#### ТЕКСТ ДЛЯ УПРАЖНЕНИЯ
────────────────────────────────────────
В десять часов вечера, войдя в комнату жены, находившейся уже в постели, Александр позвал камерфрау и попросил ее помочь ему снять мундир и сапоги. Он снял также галстук и лег, сказав при этом Гесслер: «Я прошу тебя остаться в эту ночь в прихожей до прихода графа Палена; когда он явится, ты войдешь к нам и разбудишь меня, если я буду спать».
Таким образом, эти обстоятельства устанавливают осведомленность наследника.
Относительно Константина возможны сомнения. По словам многих свидетелей, он спал во время убийства, как спят в двадцать лет. Но если верить вышеупомянутой камерфрау, то, в ожидании ночного визита графа Палена, Александр тоже заснул глубоким сном, подобно тому, как он, будто бы, в 1814 году заснул под стенами Парижа в тот момент, когда нужно было дать аудиенцию депутатам города, принесшим ему его капитуляцию. Возможно, что, зная легкомыслие своего младшего брата, он не посвятил его в подготовлявшееся дело. Однако Саблуков говорит, что в начале второго часа ночи он получил написанный рукой своего шефа приказ, чтобы полк был поставлен в ружье, со снаряжением, но без обоза. Значит, речь шла не об исполнении распоряжений, ранее отданных Павлом. Кроме того, принесший эту бумагу прибавил на словах от имени великого князя предостережение, что Михайловский замок окружен войсками и что приказано зарядить ружья и пистолеты пулями. Очевидно, такое послание могло быть отправлено только во время полного развития драмы, еще до смерти Павла и вступления на престол Александра, так как естественно, что в этот момент осада дворца войском мятежников прекратилась. Оно должно было быть также послано с согласия офицеров, командовавших этими частями войск, без чего оно не было бы пропущено.
────────────────────────────────────────
#### ВЫДЕРЖКИ ИЗ ЗАПИСЕЙ
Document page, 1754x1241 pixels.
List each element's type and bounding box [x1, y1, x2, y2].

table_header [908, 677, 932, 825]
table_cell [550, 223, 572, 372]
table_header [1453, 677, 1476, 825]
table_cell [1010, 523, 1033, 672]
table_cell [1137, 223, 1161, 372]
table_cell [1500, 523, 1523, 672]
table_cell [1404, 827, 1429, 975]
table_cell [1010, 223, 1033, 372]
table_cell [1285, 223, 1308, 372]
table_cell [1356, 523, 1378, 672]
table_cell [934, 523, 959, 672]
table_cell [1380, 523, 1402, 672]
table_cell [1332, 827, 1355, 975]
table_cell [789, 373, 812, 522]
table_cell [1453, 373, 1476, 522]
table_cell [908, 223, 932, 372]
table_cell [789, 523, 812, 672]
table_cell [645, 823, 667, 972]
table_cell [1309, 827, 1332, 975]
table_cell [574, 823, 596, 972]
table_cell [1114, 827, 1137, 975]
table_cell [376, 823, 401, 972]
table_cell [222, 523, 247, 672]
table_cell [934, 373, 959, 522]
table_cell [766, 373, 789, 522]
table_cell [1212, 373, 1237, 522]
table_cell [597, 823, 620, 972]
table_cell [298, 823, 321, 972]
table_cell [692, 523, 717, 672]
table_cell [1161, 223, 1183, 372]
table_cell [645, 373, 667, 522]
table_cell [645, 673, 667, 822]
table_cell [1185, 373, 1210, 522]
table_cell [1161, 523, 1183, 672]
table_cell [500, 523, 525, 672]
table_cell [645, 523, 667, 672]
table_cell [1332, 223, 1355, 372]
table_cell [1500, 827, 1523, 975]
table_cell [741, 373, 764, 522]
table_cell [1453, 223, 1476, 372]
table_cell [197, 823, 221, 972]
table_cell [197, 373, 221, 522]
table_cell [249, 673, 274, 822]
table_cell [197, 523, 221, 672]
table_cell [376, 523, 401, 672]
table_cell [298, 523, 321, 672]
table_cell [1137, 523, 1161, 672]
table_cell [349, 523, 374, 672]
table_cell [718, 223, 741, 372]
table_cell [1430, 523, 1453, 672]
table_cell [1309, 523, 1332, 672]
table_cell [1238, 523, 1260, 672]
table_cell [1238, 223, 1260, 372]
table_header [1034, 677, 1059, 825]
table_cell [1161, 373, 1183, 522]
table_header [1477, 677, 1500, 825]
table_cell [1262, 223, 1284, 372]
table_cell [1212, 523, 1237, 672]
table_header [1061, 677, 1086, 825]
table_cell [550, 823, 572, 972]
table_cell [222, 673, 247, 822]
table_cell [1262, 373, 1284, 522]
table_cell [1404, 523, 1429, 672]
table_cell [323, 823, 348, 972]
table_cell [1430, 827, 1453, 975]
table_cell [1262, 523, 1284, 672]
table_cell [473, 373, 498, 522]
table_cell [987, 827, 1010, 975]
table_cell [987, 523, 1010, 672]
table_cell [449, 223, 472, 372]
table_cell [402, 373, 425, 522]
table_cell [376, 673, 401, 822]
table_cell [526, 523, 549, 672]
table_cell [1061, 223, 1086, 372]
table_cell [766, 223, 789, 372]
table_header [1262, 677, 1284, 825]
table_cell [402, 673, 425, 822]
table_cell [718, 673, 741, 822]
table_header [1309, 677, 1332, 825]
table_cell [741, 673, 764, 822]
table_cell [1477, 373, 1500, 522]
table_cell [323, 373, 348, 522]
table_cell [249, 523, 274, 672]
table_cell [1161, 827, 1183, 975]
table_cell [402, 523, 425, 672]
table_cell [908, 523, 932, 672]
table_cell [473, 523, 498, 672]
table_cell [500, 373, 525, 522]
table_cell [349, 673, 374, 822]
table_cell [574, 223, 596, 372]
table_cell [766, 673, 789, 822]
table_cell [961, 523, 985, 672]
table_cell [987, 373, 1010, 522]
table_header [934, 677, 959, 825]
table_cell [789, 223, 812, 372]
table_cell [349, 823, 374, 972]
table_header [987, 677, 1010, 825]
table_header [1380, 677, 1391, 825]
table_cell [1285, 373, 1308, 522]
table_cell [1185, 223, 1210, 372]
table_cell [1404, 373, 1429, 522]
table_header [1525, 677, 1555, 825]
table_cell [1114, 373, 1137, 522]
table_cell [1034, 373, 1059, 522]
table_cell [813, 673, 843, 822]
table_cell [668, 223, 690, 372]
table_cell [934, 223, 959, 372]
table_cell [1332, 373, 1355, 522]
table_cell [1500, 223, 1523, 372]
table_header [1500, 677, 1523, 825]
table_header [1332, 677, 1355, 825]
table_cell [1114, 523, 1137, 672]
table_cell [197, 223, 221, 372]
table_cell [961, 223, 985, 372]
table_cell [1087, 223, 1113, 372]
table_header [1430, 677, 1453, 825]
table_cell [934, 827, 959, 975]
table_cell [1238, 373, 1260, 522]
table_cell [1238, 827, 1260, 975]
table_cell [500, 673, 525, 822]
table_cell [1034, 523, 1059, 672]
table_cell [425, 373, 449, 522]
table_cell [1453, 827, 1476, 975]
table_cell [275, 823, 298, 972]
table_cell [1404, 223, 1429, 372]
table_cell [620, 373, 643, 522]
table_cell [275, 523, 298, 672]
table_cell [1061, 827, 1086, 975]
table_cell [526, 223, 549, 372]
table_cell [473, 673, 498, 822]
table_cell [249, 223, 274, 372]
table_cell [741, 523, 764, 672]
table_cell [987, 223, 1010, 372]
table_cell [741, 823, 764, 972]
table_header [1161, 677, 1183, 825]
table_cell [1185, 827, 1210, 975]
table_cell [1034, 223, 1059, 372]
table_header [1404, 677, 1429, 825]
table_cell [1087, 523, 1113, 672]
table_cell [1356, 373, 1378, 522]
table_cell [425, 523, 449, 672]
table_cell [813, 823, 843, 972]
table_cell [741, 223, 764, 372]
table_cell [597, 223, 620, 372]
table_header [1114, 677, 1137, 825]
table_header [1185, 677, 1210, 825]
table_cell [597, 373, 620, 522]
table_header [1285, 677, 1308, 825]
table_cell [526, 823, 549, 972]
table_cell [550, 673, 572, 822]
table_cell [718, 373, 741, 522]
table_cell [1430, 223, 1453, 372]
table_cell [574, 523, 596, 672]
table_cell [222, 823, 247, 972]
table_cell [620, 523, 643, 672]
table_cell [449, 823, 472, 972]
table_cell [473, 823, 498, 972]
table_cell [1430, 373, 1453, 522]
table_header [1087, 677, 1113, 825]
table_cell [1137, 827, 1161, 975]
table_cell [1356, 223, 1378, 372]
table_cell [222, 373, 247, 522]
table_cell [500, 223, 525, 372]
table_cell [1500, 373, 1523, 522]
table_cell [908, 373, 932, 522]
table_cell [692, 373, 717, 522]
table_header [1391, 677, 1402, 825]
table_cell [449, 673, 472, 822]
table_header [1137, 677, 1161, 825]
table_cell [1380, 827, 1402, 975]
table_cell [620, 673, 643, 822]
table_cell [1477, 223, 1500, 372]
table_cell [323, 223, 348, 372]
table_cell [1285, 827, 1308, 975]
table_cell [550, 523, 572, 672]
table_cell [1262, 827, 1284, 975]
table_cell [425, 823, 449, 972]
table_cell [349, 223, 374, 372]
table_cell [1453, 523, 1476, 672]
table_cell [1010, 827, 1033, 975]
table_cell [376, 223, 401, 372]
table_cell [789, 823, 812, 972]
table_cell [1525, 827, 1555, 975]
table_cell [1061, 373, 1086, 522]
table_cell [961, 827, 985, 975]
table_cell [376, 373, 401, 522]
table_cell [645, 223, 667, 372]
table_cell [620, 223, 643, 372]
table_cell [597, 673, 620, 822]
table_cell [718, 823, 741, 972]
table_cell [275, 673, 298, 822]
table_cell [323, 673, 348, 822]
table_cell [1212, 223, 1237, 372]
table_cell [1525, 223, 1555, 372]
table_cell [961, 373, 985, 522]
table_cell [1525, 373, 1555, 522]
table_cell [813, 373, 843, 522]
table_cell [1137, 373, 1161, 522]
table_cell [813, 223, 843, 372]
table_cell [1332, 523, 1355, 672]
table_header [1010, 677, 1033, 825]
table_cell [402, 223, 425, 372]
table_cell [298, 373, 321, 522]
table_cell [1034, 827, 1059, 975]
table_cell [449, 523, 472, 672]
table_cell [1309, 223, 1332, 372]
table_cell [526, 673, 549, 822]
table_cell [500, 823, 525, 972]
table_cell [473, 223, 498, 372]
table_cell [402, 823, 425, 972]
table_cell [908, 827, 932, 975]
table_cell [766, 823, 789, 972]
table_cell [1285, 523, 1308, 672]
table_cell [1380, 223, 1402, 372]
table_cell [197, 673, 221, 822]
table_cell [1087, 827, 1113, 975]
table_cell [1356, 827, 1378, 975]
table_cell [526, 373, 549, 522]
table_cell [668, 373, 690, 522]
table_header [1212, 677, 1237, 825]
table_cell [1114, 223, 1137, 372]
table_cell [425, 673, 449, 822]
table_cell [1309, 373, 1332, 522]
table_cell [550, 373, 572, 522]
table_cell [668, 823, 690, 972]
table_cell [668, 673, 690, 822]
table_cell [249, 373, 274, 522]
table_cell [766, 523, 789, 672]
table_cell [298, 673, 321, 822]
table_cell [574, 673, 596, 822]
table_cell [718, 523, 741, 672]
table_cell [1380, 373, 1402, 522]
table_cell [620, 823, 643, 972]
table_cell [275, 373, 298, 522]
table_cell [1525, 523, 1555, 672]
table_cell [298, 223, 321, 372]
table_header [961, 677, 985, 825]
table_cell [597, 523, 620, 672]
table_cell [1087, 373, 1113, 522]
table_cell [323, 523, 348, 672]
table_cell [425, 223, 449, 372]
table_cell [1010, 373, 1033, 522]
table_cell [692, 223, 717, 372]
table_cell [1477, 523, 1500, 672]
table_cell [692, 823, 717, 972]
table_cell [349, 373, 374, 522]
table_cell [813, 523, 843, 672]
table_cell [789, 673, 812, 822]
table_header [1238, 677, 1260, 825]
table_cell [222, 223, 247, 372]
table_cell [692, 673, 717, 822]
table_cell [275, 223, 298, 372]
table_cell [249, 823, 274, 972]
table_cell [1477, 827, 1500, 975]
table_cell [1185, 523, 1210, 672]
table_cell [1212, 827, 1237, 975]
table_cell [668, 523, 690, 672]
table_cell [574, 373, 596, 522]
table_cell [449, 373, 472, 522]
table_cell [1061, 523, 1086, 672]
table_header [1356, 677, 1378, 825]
────────────────────────────────────────
Соответствуют ли отрывку об убийстве Павла утверждения ниже? На каждое ответьте «да» или «нет» и дословно приведите слова отрывка, которые это решают.
1. Александр просил камерфрау остаться на ночь в прихожей до прихода графа Палена.
2. Саблуков получил приказ в начале третьего часа ночи.
3. По приказу полк следовало поставить в ружье вместе с обозом.

1. Да: «Я прошу тебя остаться в эту ночь в прихожей до прихода графа Палена».
2. Нет: «в начале второго часа ночи он получил написанный рукой своего шефа приказ».
3. Нет: «чтобы полк был поставлен в ружье, со снаряжением, но без обоза».